WASHINGTON — President Trump wants to make California’s Alcatraz Island into an active prison again — feared by criminals.
Trump’s budget to Congress on Friday includes a $152 million request to get the long-shuttered iconic lockup up and running again as a “state-of-the-art secure prison facility.”
In 2025, the Trump administration started feasibility studies to reopen Alcatraz as a maximum-security federal prison for violent offenders and undocumented immigrants.
The president personally pushed for the project, writing on Truth Social in May to “Rebuild, and open Alcatraz!” He also pointed out it’s “foreboding” and “surrounded by sharks.”
“What a symbol it is, and will be!” Trump exclaimed.
Now his 2027 budget request includes $152 million to cover the first year of costs for rebuilding the massive prison facility on an island in the San Francisco Bay.
Trump’s budget must be approved by Congress before any dollars are allocated.
In May 2025, the Bureau of Prisons partnered with the National Park Service conducted its first assessment to see if modern corrections infrastructure can be realistically brought to the island.
A few months later in July, then-Attorney General Pam Bondi and Interior Secretary Doug Burgum visited the island to personally inspect the site. Bondi, after the tour, described it as a “terrific facility.”
Alcatraz was closed as a federal prison in 1963 but now serves as a popular tourist destination and bird sanctuary.
Known as “The Rock,” in its heyday, it was an imposing fortress that housed famous criminals like Al Capone, “Machine Gun” Kelly, the “Birdman of Alcatraz” Robert Stroud, and “Whitey” Bulger.
Now it features boatloads of dressed-down tourists visiting the cells and gift shop.
According to the National Park Service, “Alcatraz Island welcomes approximately 1.2 million visitors a year” and generates around $60 million in annual revenue.

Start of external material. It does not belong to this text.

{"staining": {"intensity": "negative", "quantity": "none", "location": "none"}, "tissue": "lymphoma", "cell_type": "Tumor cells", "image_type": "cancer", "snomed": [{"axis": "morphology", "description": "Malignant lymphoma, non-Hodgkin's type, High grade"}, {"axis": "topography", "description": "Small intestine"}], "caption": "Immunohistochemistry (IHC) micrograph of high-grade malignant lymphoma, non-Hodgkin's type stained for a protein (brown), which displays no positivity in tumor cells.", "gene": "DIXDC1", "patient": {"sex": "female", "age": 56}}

It began operations as a prison in 1934. Built to hold 336 prisoners, there were usually 260 to 275 men behind its walls.
Situated on a rocky island, it was notoriously hard to escape.
Nobody is definitively known to have successfully broken out, though 36 tried (including two who attempted it twice). Twenty-three were caught and returned, seven got fatally shot, three drowned in the surrounding shark-infested waters, and five were never heard from again.
A full rebuild of the facility could take years and millions of dollars. The facility itself is crumbling. There is no running water or sewage system. All necessary supplies, including food and fuel, must be brought in by boat.
Trump’s budget contains $1.5 trillion for the Department of War; $19 billion for federal law enforcement; and cuts for “woke” and “green” projects.
Other interesting line items include $1 billion for the restoration of the Great Salt Lake and $30 million for the Melania Trump Foster Youth to Independence Initiative.